Today we're announcing multimodal tracing in MLflow. Binary content is automatically extracted from traces, stored efficiently as artifacts, and rendered inline in the UI exactly as your model saw it.

A multimodal trace showing an image rendered inline alongside the model's text response in MLflow's chat view

Why Text-Only Traces Fall Short

As LLM applications move beyond text (vision models analyzing photos, audio models transcribing calls, agents generating images), three problems compound:

  • Database bloat: A single image generation response embeds ~1.8MB of base64 directly in your span JSON. Across thousands of traces, that's gigabytes of binary data stored in your tracking database, data that was never meant to live in a relational store.
  • Slow queries and UI: Loading a trace list means fetching all that inline binary. Trace search slows down, the UI lags, and browsing production traces becomes painful.
  • Blind debugging: When a vision model misclassifies an image, you need to see the image alongside the model's response, not a wall of encoded bytes. Text-only traces make multimodal debugging impossible.

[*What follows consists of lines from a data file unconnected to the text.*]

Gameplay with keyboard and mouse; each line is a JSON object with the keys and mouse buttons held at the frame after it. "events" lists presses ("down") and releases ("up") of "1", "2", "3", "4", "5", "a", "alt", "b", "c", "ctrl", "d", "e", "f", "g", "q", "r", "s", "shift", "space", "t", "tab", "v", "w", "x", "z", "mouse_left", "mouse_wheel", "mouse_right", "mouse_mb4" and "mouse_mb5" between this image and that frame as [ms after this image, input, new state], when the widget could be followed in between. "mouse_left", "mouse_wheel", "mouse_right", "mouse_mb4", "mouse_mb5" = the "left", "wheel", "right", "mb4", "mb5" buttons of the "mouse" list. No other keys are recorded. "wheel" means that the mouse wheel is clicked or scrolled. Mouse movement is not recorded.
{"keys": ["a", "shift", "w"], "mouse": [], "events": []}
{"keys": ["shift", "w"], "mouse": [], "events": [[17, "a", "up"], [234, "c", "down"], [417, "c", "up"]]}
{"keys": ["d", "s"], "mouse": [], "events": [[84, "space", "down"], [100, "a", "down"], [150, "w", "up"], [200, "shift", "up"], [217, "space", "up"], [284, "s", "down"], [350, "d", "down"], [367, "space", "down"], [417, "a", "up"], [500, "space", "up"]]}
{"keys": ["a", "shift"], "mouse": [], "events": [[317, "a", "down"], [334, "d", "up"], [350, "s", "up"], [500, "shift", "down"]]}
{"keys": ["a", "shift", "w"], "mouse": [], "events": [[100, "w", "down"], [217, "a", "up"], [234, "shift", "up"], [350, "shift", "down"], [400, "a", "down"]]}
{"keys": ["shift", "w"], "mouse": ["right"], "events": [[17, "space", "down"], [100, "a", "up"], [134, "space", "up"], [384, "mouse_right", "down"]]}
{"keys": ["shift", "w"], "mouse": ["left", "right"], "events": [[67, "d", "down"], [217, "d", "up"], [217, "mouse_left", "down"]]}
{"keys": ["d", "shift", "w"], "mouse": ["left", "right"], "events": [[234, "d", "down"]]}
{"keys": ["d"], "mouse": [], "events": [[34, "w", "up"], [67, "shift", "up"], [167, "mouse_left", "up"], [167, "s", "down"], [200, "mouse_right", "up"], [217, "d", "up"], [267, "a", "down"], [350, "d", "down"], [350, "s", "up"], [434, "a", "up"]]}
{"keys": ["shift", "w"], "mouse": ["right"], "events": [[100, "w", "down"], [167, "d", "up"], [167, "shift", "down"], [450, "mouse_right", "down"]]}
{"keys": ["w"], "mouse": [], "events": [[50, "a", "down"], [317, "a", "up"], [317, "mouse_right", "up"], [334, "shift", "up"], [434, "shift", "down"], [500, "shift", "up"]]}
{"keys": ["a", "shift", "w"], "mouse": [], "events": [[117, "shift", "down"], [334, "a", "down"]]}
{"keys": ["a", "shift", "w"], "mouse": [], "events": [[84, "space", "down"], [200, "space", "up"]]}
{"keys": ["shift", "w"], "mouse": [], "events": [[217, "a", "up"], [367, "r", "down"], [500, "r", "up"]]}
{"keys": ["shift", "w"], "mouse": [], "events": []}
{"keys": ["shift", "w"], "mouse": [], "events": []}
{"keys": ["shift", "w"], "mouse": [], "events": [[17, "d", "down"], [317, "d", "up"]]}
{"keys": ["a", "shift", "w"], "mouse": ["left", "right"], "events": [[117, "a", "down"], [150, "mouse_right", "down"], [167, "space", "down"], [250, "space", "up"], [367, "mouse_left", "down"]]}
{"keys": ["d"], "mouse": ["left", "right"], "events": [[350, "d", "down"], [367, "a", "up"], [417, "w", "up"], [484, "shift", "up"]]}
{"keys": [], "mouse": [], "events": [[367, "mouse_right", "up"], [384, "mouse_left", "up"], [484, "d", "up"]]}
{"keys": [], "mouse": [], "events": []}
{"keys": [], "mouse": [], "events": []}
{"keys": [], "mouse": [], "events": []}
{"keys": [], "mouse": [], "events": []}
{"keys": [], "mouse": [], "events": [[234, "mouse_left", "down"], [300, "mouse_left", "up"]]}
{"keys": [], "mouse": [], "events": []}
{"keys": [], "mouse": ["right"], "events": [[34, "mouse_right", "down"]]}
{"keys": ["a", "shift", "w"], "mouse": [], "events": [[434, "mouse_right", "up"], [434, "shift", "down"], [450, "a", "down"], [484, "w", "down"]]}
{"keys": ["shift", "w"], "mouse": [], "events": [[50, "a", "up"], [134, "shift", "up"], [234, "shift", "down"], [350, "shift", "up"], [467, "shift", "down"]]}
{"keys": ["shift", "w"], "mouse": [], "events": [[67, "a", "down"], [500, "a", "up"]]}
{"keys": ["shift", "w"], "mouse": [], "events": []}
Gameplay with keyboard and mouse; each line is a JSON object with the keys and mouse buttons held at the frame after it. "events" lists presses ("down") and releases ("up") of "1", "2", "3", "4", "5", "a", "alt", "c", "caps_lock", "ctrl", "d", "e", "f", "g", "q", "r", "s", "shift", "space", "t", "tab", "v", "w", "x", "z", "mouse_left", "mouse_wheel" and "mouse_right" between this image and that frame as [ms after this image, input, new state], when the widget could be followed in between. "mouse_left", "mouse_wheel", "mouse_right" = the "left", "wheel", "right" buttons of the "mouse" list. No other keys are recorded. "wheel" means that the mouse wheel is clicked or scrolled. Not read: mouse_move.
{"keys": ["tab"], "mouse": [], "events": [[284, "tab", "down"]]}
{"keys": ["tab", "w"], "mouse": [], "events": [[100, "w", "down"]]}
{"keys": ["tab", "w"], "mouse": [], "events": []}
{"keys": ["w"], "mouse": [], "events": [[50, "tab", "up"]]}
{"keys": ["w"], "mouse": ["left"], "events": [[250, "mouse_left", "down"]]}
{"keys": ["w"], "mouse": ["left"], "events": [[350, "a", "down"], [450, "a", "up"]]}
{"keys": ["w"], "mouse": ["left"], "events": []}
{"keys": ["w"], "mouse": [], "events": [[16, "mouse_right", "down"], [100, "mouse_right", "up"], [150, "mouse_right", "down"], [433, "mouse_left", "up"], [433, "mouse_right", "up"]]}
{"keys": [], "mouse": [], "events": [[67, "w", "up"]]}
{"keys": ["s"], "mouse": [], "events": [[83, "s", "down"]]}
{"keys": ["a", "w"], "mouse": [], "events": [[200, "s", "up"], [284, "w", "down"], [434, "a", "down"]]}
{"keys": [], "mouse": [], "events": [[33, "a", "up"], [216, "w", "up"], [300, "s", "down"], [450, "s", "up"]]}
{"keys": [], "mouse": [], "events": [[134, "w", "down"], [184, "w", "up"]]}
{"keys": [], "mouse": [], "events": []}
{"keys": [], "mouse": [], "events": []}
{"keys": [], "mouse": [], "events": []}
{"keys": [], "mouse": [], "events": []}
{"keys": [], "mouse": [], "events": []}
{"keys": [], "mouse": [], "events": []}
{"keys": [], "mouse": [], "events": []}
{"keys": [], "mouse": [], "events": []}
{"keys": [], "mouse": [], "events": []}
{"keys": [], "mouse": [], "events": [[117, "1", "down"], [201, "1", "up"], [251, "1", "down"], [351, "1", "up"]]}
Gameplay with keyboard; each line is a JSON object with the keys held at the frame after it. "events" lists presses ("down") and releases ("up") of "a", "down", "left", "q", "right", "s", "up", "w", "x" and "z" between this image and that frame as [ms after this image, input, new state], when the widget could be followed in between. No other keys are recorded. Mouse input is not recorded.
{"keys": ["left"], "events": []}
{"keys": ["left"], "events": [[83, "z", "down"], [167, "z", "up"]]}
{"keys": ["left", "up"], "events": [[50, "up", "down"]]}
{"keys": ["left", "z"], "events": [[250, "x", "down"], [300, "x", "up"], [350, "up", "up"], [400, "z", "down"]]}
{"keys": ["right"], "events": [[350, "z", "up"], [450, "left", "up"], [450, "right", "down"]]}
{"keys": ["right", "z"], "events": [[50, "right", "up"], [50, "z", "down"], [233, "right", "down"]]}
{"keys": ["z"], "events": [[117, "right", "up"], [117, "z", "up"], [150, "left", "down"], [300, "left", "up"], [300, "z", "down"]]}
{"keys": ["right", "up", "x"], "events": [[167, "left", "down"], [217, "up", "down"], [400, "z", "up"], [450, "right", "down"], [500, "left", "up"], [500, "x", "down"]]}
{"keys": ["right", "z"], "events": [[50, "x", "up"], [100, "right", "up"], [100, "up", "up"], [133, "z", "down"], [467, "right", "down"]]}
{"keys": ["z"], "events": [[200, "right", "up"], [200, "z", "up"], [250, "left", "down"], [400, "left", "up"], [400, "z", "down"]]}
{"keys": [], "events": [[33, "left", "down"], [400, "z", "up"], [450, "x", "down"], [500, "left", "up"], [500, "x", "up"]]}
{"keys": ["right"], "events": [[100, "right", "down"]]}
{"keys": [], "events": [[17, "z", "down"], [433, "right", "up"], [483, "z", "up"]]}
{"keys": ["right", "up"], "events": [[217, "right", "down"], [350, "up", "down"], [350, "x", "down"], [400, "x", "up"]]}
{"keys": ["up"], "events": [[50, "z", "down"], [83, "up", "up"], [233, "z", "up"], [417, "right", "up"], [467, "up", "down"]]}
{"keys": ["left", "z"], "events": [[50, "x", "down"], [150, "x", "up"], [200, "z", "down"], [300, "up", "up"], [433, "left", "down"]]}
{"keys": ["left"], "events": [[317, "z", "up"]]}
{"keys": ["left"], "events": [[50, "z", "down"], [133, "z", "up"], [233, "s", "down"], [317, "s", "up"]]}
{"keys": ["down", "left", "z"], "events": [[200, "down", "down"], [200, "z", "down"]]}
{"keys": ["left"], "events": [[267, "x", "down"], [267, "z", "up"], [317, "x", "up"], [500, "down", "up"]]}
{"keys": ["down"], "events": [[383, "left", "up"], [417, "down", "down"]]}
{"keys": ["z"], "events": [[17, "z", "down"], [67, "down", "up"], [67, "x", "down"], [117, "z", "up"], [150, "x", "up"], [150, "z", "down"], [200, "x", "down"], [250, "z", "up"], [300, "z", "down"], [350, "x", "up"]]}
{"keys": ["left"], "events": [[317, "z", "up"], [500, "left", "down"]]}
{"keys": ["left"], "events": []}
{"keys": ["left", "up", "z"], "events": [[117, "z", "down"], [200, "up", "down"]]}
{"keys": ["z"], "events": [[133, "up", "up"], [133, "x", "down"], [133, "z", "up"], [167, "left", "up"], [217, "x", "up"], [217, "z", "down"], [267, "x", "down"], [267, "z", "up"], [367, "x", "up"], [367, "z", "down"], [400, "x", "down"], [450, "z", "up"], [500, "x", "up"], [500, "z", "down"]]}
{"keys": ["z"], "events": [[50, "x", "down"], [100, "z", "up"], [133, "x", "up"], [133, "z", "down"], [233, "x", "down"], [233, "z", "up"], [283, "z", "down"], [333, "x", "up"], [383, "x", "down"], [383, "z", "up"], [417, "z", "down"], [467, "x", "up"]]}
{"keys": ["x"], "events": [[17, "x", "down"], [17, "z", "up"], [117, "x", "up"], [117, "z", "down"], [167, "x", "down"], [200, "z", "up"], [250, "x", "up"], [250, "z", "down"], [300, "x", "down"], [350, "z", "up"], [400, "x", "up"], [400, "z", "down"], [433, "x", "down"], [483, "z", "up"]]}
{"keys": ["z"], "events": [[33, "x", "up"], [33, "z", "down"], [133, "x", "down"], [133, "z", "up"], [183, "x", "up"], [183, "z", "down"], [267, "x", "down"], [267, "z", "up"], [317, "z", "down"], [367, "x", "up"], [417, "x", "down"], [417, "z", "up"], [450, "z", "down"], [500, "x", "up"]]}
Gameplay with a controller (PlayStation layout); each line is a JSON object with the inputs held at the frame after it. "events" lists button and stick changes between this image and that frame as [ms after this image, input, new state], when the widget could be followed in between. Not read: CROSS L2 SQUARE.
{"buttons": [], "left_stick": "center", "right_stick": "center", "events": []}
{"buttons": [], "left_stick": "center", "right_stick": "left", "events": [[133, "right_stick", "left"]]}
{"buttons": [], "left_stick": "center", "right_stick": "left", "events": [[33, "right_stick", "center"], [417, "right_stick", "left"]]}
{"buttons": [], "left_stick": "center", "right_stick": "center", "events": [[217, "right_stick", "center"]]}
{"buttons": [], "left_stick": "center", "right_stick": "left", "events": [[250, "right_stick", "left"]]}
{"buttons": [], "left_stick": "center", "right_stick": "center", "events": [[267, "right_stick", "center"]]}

Multimodal tracing solves all three.

How It Works

When MLflow detects binary content in a span, it pulls the bytes out and stores them in your existing artifact store (S3, Azure Blob, GCS, DBFS, or local filesystem), the same storage MLflow already uses for model artifacts. The span keeps only a lightweight reference URI, so the trace database stays small and queries stay fast. The UI fetches and renders the binary on demand when you open a trace.

Architecture diagram showing extract, store, and render flow for multimodal trace attachments

Auto-Extraction: Zero Code Changes

If you're already using MLflow's autologging for OpenAI, Anthropic, Gemini, Bedrock, or LangChain, multimodal tracing works out of the box. No code changes, no configuration. MLflow detects and extracts binary content automatically.

import mlflow
import openai

mlflow.openai.autolog()
client = openai.OpenAI()

# Image data is automatically extracted, no code changes needed
response = client.chat.completions.create(
model="gpt-4o",
messages=[{
"role": "user",
"content": [
{"type": "text", "text": "What's in this image?"},
{"type": "image_url", "image_url": {"url": f"data:image/jpeg;base64,{image_b64}"}},
],
}],
)

MLflow recognizes 8 multimodal data patterns across providers:

PatternProviderContent Type
Data URIs (data:image/png;base64,...)AllImages, audio
input_audioOpenAIAudio input
b64_jsonOpenAIGenerated images
Audio output (audio.data)OpenAIAudio response
Anthropic image blocksAnthropicImages
Bedrock image formatAWS BedrockImages
Gemini inline_dataGoogle GeminiImages, audio
Responses API image_generation_callOpenAIGenerated images

Manual Attachments for Custom Content

For content that doesn't flow through autologging (PDFs, custom file types, or images you generate yourself), use the Attachment class:

import mlflow
from mlflow.tracing.attachments import Attachment

with mlflow.start_span(name="analyze_document") as span:
pdf = Attachment.from_file("report.pdf")
span.set_inputs({"document": pdf, "question": "Summarize the key findings"})
span.set_outputs({"summary": "Q3 revenue was $4.2M, up 18% YoY..."})

Attachment objects get the same treatment as auto-extracted content: the binary is stored as an artifact, and the span JSON contains only the reference URI.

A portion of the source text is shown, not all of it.